> **Work instruction**: Summarize the stock option plan excerpt in three sentences.

> **Selected text**:
For this purpose, the employment relationship shall be treated as continuing
intact while the Optionee is on military leave, sick leave or other bona fide
leave of absence (to be determined in the sole discretion of the Committee). The
foregoing notwithstanding, in the case of an Incentive Stock Option, employment
shall not be deemed to continue beyond the ninetieth (90th) day after the
Optionee's reemployment rights are guaranteed by statute or by contract.
(e) Death of Optionee. If an Optionee dies while an Employee or within
three (3) months after any Termination of Employment other than for cause, and
has not fully exercised the Option, then the Option may be exercised in full,
subject to the restrictions of (c) above, at any time within twelve (12) months
after the Optionee's death, by the executors or administrators of his or her
estate or by any person or persons who have acquired the Option directly from
the Optionee by bequest or inheritance, but only to the extent that, at the date
of death, the Optionee's right to exercise such Option had accrued and had not
been forfeited pursuant to the terms of the applicable Option Agreement and had
not previously been exercised.
(f) Disability of Optionee. Upon Termination of Employment for reason
of Disability, such Optionee shall have the right, subject to the restrictions
of (c) above, to exercise the Option at any time within twelve (12) months after
termination of employment, but only to the extent that, at the date of
termination of employment, the Optionee's right to exercise such Option had
accrued pursuant to the terms of the applicable Option Agreement and had not
previously been exercised.
(g) Retirement of Optionee. Upon Retirement, an Optionee shall have the
right, subject to the restrictions of (c) above, to exercise the Option at any
time within three (3) months after termination of employment, but only to the
extent that, at the date of termination of employment, the Optionee's right to
exercise such Option had accrued pursuant to the terms of the applicable Option
Agreement and had not previously been exercised.
(h) Rights as a Stockholder. An Optionee, or a transferee of an
Optionee, shall have no rights as a stockholder with respect to any Shares
covered by his or her Option until the date of the issuance of a stock
certificate for such Shares. No adjustment shall be made for dividends (ordinary
or extraordinary, whether in cash, securities or other property), distributions
or other rights for which the record date is prior to the date such stock
certificate is issued, except as provided in Section 10 hereof.
(i) Modification, Extension and Renewal of Option. Within the
limitations of the Plan, and only with respect to Options granted to Class II
Participants, the Committee may modify, extend or renew outstanding Options or
accept the cancellation of outstanding Options (to the extent not previously
exercised) for the granting of new Options in substitution therefor. The
Committee may not modify, extend or renew any Option granted to any Class I
Participant unless such modification, extension or renewal shall satisfy the
requirements of Rule 16b-3. The foregoing notwithstanding, no modification of an
Option shall, without the consent of the Optionee, alter or impair any rights or
obligations under any Option previously granted.
(j) Other Provisions. The stock option agreements authorized under the
Plan may contain such other provisions not inconsistent with the terms of the
Plan (including, without limitation, restrictions upon the exercise of the
Option) as the Committee shall deem advisable.
8. LIMITATION ON VALUE OF EXERCISABLE SHARES. In the case of Incentive
Stock Options granted hereunder, the aggregate Fair Market Value (determined as
of the date of the grant thereof) of the Shares with respect to which Incentive
Stock Options become exercisable by any employee of the Company for the first
time during any calendar year (under this Plan and all other plans maintained by
the Corporation, its parent or its Subsidiaries) shall not exceed $100,000.

> **Record set**:
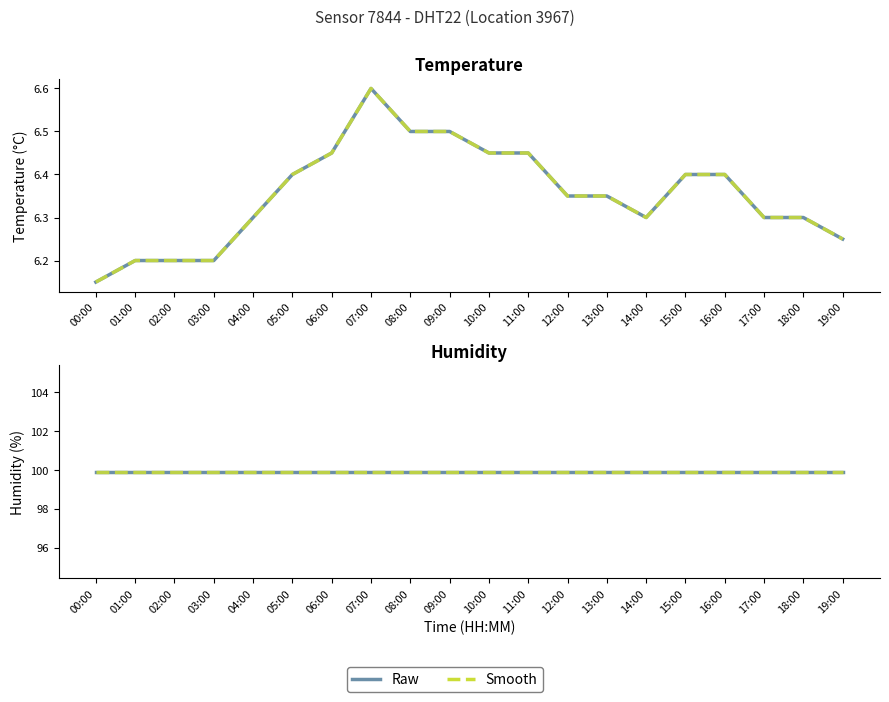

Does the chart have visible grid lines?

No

---

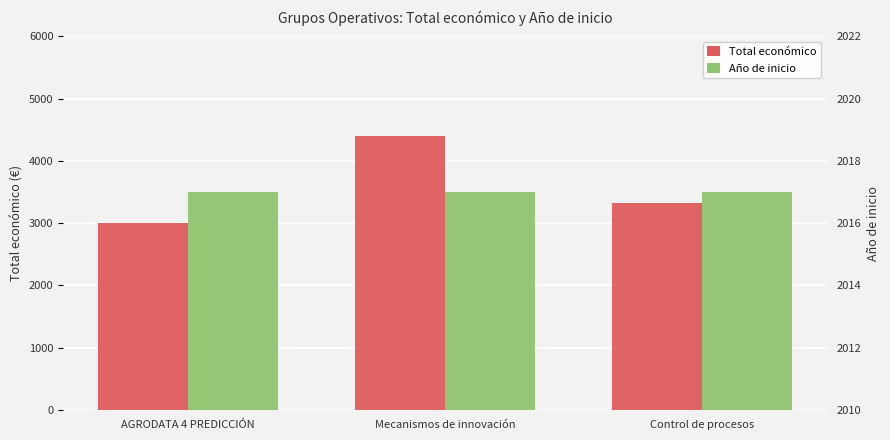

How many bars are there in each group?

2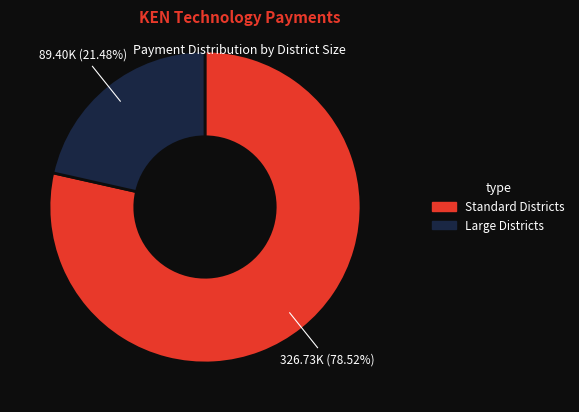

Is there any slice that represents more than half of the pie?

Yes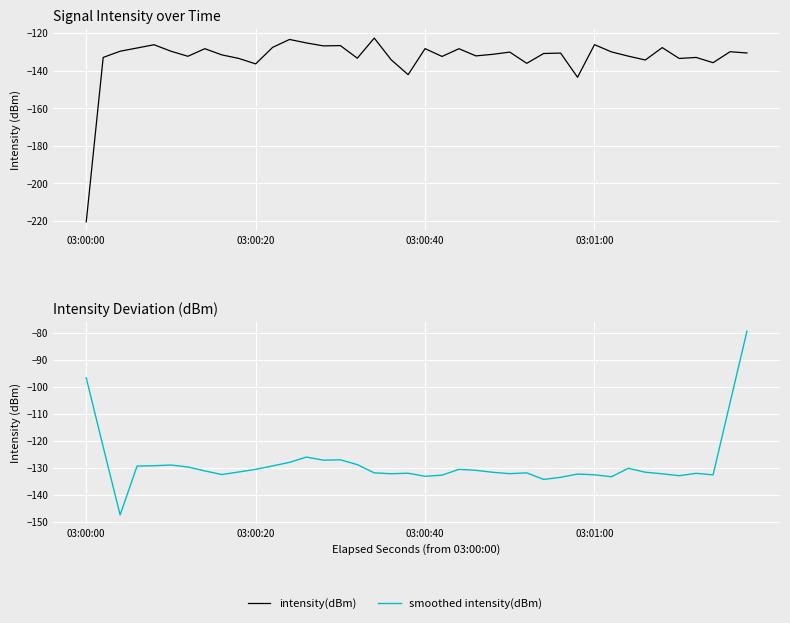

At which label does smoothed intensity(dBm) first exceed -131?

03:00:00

...

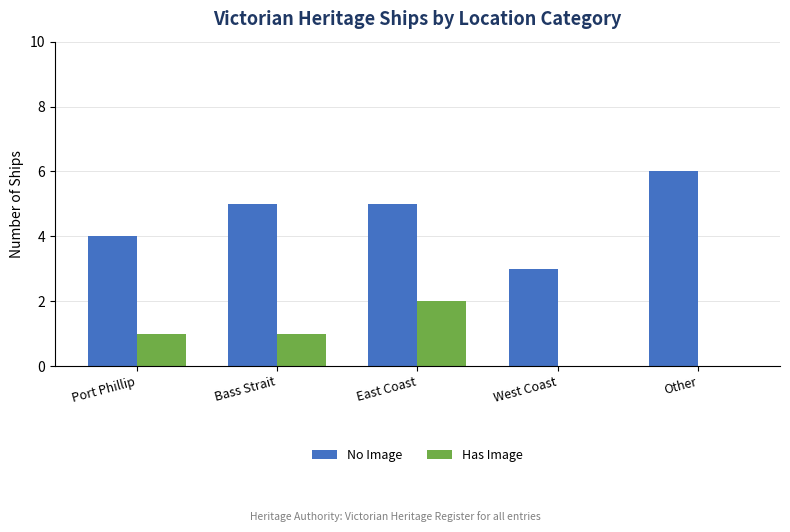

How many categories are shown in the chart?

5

> **Written reply**: Within the limits of what had accrued and had not yet been exercised, an option may be exercised within twelve months after the optionee's death (by the estate or heirs) or after termination for disability, and within three months after retirement. An optionee has no rights as a stockholder in the covered shares until a stock certificate is issued. The Committee may modify, extend or renew options for Class II participants, but may do so for Class I participants only if Rule 16b-3 is satisfied; for incentive stock options, the fair market value of shares first becoming exercisable by an employee in any calendar year may not exceed $100,000.